Scholar Lester H. Hunt argues that the lessons Serling took from the experiences of “Doomsday” and “Dust” laid the groundwork for what was to come in “The Twilight Zone.” Based on the censors, Hunt writes in an essay, “[Serling] changed, rather abruptly and driven by the pressure of circumstance, from an artist who thought it was his highest calling to comment on the problems of the day by depicting them directly to one who commented on principles and universals involved, not merely in the problems of the moment, but of human life itself.”
Or, as Serling himself later put it, “If you want to do a piece about prejudice against [black people], you go instead with Mexicans and set it in 1890 instead of 1959.”
Serling had also learned his lesson from his earlier dust-up with the Daily Variety. In his interview with Wallace, he demurred about whether or not his new show would explore controversial themes. “…[W]e're dealing with a half-hour show which cannot probe like a [Playhouse 90 production], which doesn't use scripts as vehicles of social criticism. These are strictly for entertainment,” he claimed. After Wallace followed up, accusing him of giving up “on writing anything important for television,” Serling easily agreed. “If by important you mean I'm not going to try to delve into current social problems dramatically, you're quite right. I'm not,” he said.
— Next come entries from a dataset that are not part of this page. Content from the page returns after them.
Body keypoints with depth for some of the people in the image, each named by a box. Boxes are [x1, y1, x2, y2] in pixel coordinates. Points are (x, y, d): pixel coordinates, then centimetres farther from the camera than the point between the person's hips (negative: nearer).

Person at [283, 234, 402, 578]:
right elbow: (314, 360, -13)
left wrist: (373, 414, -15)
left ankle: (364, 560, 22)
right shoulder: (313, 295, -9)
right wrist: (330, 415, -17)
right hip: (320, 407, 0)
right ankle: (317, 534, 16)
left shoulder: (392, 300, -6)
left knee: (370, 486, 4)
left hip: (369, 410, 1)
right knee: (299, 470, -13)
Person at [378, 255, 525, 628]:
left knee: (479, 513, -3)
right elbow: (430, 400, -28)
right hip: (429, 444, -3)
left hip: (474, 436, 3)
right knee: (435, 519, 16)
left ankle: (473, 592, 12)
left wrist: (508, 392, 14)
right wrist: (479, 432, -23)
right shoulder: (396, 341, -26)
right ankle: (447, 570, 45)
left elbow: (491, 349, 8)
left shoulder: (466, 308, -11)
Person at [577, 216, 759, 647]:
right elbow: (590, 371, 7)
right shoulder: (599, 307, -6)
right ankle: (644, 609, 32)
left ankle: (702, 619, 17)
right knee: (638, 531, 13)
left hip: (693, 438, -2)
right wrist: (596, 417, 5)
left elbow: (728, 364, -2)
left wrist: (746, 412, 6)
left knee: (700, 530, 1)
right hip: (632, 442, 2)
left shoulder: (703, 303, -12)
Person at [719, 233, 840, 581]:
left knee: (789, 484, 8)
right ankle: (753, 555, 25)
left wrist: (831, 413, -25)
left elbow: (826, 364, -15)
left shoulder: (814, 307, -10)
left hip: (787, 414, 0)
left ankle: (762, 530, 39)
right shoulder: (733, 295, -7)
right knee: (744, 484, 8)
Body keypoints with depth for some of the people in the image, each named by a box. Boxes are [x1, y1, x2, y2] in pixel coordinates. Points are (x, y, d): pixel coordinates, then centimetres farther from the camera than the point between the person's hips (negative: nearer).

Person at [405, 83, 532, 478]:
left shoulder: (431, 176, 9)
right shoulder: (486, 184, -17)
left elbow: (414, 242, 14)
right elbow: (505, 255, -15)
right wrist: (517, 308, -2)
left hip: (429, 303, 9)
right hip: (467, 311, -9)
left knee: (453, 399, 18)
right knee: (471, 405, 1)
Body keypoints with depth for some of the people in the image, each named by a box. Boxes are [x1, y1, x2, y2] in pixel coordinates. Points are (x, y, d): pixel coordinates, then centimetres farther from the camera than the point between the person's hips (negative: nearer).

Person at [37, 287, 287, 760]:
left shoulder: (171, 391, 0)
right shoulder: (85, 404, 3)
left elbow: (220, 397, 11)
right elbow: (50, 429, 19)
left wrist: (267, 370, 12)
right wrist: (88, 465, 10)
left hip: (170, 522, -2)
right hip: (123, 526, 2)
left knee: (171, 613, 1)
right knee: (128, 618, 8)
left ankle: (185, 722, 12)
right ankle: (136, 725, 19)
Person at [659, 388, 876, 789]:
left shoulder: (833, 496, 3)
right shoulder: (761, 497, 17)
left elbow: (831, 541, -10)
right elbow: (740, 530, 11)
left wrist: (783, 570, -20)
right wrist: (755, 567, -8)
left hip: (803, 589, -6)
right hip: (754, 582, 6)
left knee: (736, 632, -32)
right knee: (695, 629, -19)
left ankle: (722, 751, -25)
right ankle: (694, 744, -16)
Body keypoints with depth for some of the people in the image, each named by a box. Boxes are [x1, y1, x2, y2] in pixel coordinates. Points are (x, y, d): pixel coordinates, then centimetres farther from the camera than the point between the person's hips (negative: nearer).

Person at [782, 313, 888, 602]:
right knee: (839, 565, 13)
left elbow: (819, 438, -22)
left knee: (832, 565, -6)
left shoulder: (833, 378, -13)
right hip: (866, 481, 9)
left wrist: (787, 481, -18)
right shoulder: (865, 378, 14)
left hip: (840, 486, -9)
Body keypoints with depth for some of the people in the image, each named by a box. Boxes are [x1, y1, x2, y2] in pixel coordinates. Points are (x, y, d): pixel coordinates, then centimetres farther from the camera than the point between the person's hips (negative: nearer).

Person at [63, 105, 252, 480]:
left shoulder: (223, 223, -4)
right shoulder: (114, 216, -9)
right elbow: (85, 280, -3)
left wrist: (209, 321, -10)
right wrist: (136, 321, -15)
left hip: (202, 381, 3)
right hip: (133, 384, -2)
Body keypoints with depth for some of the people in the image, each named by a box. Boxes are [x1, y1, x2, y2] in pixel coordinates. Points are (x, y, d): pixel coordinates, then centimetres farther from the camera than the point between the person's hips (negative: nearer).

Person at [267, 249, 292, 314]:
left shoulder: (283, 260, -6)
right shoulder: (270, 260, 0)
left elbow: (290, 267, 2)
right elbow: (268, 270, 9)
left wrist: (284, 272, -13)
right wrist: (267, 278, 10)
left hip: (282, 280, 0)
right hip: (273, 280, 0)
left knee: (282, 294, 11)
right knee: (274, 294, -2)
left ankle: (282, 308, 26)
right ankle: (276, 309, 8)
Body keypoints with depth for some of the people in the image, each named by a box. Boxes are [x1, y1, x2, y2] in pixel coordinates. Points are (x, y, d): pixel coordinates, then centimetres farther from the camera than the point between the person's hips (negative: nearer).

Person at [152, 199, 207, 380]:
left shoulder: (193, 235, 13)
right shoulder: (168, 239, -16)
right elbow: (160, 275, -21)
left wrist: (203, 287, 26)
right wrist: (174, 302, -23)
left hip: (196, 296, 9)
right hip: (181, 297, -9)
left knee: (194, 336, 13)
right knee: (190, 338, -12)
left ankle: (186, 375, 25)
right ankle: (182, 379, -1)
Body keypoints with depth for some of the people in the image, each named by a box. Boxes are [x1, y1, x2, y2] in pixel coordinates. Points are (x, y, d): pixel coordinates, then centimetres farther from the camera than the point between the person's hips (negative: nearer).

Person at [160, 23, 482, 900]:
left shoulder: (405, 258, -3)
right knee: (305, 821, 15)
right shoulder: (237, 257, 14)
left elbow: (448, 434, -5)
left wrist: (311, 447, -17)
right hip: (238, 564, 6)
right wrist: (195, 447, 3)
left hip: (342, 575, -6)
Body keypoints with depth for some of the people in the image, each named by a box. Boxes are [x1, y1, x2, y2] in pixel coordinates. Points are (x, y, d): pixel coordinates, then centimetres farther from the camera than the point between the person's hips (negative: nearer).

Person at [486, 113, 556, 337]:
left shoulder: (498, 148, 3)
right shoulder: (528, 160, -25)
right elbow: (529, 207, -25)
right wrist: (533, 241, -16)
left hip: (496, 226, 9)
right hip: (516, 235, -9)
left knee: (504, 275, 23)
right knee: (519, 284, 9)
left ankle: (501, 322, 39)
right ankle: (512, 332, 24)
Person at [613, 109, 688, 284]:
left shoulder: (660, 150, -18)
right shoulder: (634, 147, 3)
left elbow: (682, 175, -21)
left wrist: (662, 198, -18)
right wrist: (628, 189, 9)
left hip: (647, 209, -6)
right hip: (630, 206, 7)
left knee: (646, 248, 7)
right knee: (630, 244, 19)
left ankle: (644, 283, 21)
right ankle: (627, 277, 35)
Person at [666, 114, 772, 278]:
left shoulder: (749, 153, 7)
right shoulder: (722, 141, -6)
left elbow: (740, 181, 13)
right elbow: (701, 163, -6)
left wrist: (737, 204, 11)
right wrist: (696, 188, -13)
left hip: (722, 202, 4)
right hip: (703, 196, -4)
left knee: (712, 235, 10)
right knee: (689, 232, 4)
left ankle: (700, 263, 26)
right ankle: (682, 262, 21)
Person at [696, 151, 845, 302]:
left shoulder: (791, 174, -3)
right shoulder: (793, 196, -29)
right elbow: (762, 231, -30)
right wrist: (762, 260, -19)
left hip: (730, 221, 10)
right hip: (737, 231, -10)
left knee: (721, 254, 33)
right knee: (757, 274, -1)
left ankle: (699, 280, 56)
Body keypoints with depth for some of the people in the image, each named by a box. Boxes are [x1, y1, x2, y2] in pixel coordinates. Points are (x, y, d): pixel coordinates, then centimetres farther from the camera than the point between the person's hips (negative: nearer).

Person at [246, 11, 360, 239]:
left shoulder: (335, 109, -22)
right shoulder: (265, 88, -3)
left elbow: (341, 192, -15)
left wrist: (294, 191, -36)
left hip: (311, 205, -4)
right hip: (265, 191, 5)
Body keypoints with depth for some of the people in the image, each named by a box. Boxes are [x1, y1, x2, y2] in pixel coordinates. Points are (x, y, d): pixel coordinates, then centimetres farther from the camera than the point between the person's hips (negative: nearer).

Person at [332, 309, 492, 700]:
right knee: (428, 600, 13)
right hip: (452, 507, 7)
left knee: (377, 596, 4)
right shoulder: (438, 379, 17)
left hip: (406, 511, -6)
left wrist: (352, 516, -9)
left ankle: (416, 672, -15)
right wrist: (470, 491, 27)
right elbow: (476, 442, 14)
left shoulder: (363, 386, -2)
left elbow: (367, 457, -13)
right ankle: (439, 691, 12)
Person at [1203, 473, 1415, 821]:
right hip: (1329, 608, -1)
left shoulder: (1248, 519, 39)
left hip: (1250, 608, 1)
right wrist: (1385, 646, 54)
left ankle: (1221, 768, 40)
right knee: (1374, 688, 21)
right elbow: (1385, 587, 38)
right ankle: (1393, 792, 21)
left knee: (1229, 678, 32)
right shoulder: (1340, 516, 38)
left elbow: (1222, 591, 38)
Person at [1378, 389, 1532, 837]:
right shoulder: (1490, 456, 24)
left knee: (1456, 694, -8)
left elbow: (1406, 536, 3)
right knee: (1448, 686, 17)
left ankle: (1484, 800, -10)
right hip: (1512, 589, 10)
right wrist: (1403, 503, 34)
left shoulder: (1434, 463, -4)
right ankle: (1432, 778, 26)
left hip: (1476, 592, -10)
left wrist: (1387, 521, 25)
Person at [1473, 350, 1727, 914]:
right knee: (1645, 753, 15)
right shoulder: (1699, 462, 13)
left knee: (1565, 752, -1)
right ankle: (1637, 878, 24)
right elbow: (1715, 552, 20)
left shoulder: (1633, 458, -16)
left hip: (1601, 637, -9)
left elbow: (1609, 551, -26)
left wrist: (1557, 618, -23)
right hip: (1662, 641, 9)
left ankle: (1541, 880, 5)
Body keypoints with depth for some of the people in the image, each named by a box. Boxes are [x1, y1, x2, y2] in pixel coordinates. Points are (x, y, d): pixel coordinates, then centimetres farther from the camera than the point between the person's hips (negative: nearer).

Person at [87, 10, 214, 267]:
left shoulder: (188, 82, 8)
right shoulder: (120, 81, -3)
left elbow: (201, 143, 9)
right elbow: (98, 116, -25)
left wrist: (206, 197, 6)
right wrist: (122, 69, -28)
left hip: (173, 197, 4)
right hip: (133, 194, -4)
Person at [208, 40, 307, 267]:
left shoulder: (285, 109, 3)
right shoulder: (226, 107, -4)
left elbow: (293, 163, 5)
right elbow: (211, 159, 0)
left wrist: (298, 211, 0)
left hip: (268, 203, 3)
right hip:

Of course, that couldn’t have been further from the case. His missteps with adapting the Till tragedy for television forced him to realize that to confront issues of race, prejudice, war, politics and human nature on television he had to do so through a filter.
The Twilight Zone is actually a term Serling borrowed from the U.S. military. Serling, who served as a U.S. Army paratrooper in World War II, an experience that marked many of the stories he went on to write, knew it referred to the moment a plane comes down and cannot view the horizon. As the title of the anthology drama, it spoke to his mission for the show: to be able to tell bold stories about the human conditions on screen by obscuring the view somehow.
As Peele steps into Serling's iconic role, he does so knowing he has a chance to speak more directly to those concerns. The veil that held Serling, who died in 1975, back has lifted somewhat, opening up the narrative for bolder stories to now enter “The Twilight Zone.”